Le vittime e la dinamica
I tre carabinieri deceduti, le cui vite sono state stroncate in un unico, devastante evento, facevano parte del nucleo operativo radiomobile della compagnia di Padova. Erano specificatamente addestrati per gestire le situazioni di primo intervento, quelle più complesse e pericolose, nelle quali si richiede una preparazione tecnica e una fermezza d’animo non comuni. Le indagini, che proseguono per ricostruire con precisione la dinamica dei fatti, si stanno concentrando sull’ipotesi che l’esplosione sia stata deliberatamente innescata dalla donna che occupava l’abitazione, la quale avrebbe fatto deflagrare una bombola di gas.
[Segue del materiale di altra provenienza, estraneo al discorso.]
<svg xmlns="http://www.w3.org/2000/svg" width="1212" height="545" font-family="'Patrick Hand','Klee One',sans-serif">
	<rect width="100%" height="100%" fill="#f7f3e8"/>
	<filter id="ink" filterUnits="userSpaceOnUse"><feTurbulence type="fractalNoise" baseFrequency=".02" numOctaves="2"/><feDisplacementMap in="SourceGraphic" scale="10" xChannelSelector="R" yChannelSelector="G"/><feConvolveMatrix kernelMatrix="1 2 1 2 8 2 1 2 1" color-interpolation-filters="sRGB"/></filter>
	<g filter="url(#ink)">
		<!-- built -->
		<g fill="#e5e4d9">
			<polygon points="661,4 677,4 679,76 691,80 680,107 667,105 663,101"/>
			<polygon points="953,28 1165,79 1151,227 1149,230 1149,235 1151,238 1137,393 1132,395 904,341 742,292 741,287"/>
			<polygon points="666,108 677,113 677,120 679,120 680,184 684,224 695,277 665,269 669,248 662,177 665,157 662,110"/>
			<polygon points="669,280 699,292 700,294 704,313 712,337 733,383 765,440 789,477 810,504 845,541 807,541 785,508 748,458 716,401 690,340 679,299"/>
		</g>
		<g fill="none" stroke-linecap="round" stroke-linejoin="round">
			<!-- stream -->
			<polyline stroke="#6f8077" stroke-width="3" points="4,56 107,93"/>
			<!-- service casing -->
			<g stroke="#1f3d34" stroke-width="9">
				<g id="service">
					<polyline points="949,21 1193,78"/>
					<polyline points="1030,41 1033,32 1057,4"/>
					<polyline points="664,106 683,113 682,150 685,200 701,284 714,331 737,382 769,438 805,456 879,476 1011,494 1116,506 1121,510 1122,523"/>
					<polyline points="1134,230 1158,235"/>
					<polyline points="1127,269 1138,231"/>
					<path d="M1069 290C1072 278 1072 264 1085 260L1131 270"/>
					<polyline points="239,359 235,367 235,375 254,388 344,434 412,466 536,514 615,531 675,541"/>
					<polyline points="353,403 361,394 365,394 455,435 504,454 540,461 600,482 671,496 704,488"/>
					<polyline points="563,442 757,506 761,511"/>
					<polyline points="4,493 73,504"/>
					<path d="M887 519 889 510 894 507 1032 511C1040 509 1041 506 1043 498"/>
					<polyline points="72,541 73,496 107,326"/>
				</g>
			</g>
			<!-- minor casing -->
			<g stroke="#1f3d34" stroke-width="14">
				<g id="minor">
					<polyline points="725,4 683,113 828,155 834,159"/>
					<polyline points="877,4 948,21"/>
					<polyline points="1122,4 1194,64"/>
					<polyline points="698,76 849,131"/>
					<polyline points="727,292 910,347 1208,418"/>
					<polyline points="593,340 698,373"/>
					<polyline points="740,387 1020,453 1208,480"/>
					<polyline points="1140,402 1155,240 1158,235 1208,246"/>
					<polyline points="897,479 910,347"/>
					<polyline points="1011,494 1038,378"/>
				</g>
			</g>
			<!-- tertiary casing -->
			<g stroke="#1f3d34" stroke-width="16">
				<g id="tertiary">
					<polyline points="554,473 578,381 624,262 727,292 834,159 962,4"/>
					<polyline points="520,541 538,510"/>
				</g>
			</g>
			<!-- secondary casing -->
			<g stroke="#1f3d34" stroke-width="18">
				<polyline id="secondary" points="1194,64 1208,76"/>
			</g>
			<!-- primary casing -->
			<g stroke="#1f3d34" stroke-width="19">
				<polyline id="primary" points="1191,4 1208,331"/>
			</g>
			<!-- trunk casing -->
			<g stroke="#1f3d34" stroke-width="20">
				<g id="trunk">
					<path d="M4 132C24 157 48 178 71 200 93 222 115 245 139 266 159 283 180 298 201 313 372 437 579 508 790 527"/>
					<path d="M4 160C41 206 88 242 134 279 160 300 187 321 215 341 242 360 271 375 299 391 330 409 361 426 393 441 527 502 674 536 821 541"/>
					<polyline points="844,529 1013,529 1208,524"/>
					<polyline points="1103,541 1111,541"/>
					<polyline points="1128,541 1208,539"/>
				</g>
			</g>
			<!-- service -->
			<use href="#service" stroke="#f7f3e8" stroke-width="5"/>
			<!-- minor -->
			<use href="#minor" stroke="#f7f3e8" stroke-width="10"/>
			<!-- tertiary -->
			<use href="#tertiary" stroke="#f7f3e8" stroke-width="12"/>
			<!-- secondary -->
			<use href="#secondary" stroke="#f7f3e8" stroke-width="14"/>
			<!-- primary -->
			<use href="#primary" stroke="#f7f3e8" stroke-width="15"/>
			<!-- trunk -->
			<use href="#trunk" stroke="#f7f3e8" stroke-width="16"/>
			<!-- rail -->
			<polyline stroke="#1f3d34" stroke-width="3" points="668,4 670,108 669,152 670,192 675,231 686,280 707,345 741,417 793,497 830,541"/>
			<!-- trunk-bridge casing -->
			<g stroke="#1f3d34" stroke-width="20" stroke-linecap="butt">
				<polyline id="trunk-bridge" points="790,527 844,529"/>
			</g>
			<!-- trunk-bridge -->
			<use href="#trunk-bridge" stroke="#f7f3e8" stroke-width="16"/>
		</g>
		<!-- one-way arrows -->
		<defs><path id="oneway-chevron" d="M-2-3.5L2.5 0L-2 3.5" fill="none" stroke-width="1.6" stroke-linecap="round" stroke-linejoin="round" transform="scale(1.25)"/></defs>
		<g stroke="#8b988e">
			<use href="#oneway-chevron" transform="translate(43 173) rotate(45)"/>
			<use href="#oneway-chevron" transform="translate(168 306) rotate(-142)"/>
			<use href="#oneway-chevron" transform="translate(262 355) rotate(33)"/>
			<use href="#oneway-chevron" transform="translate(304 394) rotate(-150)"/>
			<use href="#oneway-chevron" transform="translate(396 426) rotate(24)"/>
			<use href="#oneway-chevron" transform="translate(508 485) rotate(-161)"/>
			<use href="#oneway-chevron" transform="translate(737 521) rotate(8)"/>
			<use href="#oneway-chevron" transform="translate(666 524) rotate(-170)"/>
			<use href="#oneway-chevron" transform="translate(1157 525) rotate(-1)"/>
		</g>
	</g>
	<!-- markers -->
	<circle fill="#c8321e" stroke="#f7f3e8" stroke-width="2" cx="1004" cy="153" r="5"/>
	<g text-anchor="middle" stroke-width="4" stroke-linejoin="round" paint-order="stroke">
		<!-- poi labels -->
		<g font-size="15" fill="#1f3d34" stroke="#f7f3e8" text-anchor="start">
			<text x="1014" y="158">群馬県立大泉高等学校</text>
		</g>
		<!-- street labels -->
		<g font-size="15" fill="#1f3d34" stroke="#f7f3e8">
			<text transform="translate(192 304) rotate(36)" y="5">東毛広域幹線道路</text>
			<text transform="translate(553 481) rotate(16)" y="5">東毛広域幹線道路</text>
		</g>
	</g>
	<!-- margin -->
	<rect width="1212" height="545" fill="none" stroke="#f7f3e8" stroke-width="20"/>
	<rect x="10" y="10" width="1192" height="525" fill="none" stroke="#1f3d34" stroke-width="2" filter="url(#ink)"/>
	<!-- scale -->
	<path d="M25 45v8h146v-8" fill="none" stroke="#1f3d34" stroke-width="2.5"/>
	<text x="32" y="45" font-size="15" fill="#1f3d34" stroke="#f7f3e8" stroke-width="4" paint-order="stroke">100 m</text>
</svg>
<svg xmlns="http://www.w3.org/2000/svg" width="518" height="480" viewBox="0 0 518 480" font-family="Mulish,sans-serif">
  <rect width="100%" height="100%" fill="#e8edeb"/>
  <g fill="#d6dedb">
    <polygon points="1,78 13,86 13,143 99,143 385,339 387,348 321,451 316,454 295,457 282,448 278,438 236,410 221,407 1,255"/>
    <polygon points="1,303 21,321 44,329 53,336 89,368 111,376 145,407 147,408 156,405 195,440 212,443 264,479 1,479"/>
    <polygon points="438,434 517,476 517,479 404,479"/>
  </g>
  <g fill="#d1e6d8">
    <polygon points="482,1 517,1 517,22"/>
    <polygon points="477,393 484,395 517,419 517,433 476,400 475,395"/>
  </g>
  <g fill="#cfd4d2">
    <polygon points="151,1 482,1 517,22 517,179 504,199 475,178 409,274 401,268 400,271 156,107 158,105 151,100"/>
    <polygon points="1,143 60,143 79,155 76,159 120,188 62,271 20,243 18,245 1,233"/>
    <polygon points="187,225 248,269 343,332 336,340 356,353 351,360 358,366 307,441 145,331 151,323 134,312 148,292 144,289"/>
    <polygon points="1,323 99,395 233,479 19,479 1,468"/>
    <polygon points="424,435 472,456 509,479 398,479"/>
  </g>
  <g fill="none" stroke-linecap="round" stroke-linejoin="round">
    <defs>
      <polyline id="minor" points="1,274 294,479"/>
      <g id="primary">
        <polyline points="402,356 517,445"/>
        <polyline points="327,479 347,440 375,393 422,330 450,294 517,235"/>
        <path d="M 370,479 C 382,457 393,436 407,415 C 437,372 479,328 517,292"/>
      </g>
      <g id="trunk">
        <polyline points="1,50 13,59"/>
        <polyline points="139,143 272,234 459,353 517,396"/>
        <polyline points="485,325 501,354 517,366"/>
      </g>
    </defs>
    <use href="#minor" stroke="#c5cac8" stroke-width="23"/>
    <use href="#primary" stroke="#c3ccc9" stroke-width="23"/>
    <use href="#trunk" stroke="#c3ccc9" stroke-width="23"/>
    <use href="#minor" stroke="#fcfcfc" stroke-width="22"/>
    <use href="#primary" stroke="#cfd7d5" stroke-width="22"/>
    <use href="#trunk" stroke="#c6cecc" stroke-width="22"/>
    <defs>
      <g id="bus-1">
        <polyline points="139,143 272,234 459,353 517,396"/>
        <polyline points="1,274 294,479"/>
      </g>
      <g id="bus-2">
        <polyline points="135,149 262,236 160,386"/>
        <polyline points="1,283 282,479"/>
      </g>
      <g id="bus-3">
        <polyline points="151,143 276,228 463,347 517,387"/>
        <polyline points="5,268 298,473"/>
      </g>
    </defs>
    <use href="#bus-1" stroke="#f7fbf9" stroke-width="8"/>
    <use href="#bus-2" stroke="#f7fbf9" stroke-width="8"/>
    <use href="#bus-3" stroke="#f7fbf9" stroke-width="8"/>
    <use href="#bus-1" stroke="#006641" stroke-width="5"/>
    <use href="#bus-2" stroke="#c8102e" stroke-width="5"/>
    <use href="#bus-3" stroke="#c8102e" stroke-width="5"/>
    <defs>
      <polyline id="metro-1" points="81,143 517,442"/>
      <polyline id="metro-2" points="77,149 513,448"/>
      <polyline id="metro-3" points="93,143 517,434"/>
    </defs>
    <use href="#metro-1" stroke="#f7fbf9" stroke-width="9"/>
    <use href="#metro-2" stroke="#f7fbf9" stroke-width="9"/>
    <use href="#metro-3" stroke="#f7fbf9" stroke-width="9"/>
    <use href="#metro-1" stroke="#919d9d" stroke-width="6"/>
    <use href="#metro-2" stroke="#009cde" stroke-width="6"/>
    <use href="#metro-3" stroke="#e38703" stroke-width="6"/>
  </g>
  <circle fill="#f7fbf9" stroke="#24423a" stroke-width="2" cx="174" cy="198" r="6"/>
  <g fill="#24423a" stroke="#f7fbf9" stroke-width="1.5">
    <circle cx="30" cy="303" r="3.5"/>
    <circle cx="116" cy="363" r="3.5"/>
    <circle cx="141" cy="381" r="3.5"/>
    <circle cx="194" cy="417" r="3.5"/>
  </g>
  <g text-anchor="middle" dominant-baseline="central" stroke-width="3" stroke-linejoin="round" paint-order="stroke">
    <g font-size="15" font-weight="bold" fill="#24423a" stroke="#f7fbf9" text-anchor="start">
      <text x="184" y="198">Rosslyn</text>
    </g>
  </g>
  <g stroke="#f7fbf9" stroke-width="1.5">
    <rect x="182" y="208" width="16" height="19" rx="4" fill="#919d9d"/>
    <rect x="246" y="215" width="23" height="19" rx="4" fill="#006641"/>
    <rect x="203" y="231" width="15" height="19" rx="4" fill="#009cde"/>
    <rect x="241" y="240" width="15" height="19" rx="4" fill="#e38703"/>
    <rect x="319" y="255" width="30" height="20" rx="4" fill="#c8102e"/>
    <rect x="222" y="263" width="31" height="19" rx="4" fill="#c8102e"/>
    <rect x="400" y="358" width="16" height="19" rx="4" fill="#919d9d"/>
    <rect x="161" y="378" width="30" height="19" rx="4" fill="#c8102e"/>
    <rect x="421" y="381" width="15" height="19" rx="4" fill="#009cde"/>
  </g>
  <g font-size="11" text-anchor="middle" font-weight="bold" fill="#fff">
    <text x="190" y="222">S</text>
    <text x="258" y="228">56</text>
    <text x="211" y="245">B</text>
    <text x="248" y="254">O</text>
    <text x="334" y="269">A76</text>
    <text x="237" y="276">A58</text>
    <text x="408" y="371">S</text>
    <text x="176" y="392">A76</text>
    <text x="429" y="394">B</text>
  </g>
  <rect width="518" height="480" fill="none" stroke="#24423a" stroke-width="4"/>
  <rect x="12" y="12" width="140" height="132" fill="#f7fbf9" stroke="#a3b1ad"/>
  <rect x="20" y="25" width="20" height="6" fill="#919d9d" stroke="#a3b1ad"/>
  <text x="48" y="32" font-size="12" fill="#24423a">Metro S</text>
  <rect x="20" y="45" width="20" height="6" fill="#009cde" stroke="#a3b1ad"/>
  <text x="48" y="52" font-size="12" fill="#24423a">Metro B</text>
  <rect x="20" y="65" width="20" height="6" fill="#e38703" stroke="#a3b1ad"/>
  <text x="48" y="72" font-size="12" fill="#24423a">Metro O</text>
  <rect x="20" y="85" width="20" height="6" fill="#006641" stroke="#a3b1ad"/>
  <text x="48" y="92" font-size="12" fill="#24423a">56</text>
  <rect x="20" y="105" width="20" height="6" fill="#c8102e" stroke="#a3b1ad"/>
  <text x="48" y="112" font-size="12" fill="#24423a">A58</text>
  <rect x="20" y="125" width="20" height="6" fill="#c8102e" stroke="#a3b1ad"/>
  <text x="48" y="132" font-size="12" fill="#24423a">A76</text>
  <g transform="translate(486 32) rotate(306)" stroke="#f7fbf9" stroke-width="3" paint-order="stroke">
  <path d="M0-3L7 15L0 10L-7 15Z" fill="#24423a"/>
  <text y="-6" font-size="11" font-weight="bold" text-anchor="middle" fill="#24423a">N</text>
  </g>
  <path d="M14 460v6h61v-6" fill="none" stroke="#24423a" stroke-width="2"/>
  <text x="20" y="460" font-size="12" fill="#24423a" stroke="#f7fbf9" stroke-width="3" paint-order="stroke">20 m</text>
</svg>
Il profilo di Marco Piffari
Tra i militari caduti c’era il luogotenente Marco Piffari, originario della Puglia, che viene ricordato non solo per la sua dedizione professionale ma anche per le sue passioni personali, che spaziavano dalle moto ai cavalli. Insieme a lui sono morti il brigadiere capo Valerio Daprà e il carabiniere scelto Davide Bernardello, uniti, al di là dei gradi, da uno stesso e profondo senso del dovere. Le loro figure rappresentano, nel loro sacrificio, l’estremo compimento di una missione intrapresa con coraggio.
Le reazioni istituzionali
L’eco della tragedia ha varcato i confini provinciali, suscitando reazioni di sgomento e solidarietà da parte di diverse amministrazioni locali. Il sindaco di Noventa Vicentina, per esempio, ha espresso pubblicamente la propria vicinanza all’Arma e ai familiari delle vittime, sottolineando come un evento di tale gravità abbia colpito non solo le zone direttamente coinvolte ma anche quanti ripongono fiducia nelle forze dell’ordine. Le esternazioni, che si sommano al formale sostegno del governo, evidenziano la percezione di un lutto collettivo per una perdita che ha privato l’intero Paese di servitori dello Stato.